Me gusta ir al Festival de Mar del Plata. Es distendido, amable y suele ofrecer una combinación estimulante de ocio y placer cinéfilo. Más cuando, como este año, se hicieron bien las cosas y la edición fue mucho mejor que la del año pasado, cuando un corte presupuestario redujo todo a su mínima expresión. Ahora, en cambio, la programación fue muy interesante: hubo una cantidad importante de buenas películas (en particular en la Competencia Internacional, uno de los puntos tradicionalmente más flojos de la muestra), de novedades oportunas, propuestas arriesgadas y retrospectivas valiosas. La organización fue esmerada, vinieron más y mejores invitados y Mar del Plata recuperó así la posibilidad de seguir siendo un acogedor punto de encuentro para el cine a orillas del mar y les ofreció ocho días de vacaciones productivas a los participantes.

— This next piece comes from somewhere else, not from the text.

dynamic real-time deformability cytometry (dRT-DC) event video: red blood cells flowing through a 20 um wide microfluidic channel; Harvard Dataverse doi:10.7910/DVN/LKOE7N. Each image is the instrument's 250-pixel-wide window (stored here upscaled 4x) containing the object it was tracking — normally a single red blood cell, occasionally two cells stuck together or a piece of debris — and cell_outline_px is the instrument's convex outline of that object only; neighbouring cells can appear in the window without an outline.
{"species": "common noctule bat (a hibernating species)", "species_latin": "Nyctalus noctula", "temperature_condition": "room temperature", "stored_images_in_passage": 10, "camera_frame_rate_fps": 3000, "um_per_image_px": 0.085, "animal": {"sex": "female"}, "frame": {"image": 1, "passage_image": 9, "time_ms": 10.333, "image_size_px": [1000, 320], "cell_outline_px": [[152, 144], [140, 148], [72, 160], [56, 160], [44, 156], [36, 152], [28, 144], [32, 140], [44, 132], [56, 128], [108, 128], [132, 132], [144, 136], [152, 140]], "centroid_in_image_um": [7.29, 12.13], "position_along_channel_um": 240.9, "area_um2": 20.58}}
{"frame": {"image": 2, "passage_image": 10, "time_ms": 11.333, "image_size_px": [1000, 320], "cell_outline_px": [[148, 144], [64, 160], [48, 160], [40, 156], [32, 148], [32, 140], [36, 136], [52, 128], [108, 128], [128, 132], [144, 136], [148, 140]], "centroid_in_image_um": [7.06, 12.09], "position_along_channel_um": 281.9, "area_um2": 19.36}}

Por eso me fastidia especialmente lo ocurrido en la ceremonia de clausura. Me abstengo de concurrir a ella desde hace dos años, después de los insultos que Leonardo Favio profirió entonces desde el escenario contra quienes no se alineaban con el Gobierno. Pero no pude evitar enterarme de lo que ocurrió allí el sábado de la semana pasada. Liliana Mazure, la directora del Incaa, incluyó en su discurso una serie de comentarios inatingentes, absurdos para el encargado de la palabra oficial frente a un público en el que abundaban cineastas extranjeros y ciudadanos argentinos a los que –por ahora, al menos–la ley no les prohíbe ser opositores. Mazure pareció hablar para complacer a quienes comparten su posición política, para recordarles quién manda en la Argentina a quienes no lo hacen y para sumergir en el desconcierto a los visitantes. No se limitó a señalar los logros del Gobierno ni a subrayar su apoyo a Cristina Kirchner, sino que incluyó frases de bienvenida a La Cámpora y otras agrupaciones juveniles del oficialismo (no quedó claro qué función cumplían en el festival estos militantes) y hasta aludió a la victoria de la agrupación kirchnerista “Arturo Jauretche” en las elecciones del Centro de Estudiantes del Colegio Nacional de Buenos Aires.
No tengo nada personal contra Mazure. Al contrario, conservo de ella un buen recuerdo de la época en la que trabajamos armoniosamente en el Bafici. Eso fue hace diez años, cuando nadie creía que el deber de los funcionarios culturales fuera intimidar a los opositores y la convivencia política alcanzada en democracia hacía que expresiones como las del sábado fueran completamente inimaginables. Hoy, las cosas han cambiado para peor y estos son tiempos en los que las declaraciones del nuevo director de Télam invitan a la comparación con Raúl Apold, el tristemente célebre patrón del cine, la radiofonía y la propaganda oficial del primer peronismo. En verdad, no veo ninguna necesidad de ejercer esta especie de totalitarismo light en los festivales de cine, de recurrir a esos procedimientos sectarios y excluyentes, para usar una expresión de Perón.
Tal vez lo más grave de este discurso trasnochado sea que pase de largo sin escandalizar a nadie. Es cierto que nos hemos acostumbrando demasiado fácilmente a la prepotencia oficial, pero también influye en este silencio una particularidad del mundillo del cine argentino. Casi sin excepción, los cineastas, productores, actores, empresarios, técnicos y hasta periodistas que nos congregamos cada año en Mar del Plata recibimos beneficios del Estado a través del Incaa, aunque más no sea la invitación a pasar unos días en la Perla del Atlántico con alojamiento gratis. Pero también es cierto, como dijo Orson Welles, que una cosa es traicionar las convicciones en la mesa de tortura y otra es hacerlo para conservar la pileta de natación.